Document images with source code:

>>>

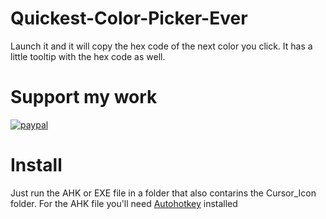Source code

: # Quickest-Color-Picker-Ever
Launch it and it will copy the hex code of the next color you click. It has a little tooltip with the hex code as well.


# Support my work
[![paypal](https://www.paypalobjects.com/en_US/i/btn/btn_donate_LG.gif)](https://www.paypal.com/cgi-bin/webscr?cmd=_s-xclick&hosted_button_id=EEQ5C56XVNBAN&source=url)


# Install
Just run the AHK or EXE file in a folder that also contarins the Cursor_Icon folder. For the AHK file you'll need [Autohotkey](https://www.autohotkey.com/) installed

<<<

A word-for-word transcription of the entries above, free of images, is what is wanted.

Answer to this exercise:
Source code

: # Quickest-Color-Picker-Ever
Launch it and it will copy the hex code of the next color you click. It has a little tooltip with the hex code as well.


# Support my work
[![paypal](https://www.paypalobjects.com/en_US/i/btn/btn_donate_LG.gif)](https://www.paypal.com/cgi-bin/webscr?cmd=_s-xclick&hosted_button_id=EEQ5C56XVNBAN&source=url)


# Install
Just run the AHK or EXE file in a folder that also contarins the Cursor_Icon folder. For the AHK file you'll need [Autohotkey](https://www.autohotkey.com/) installed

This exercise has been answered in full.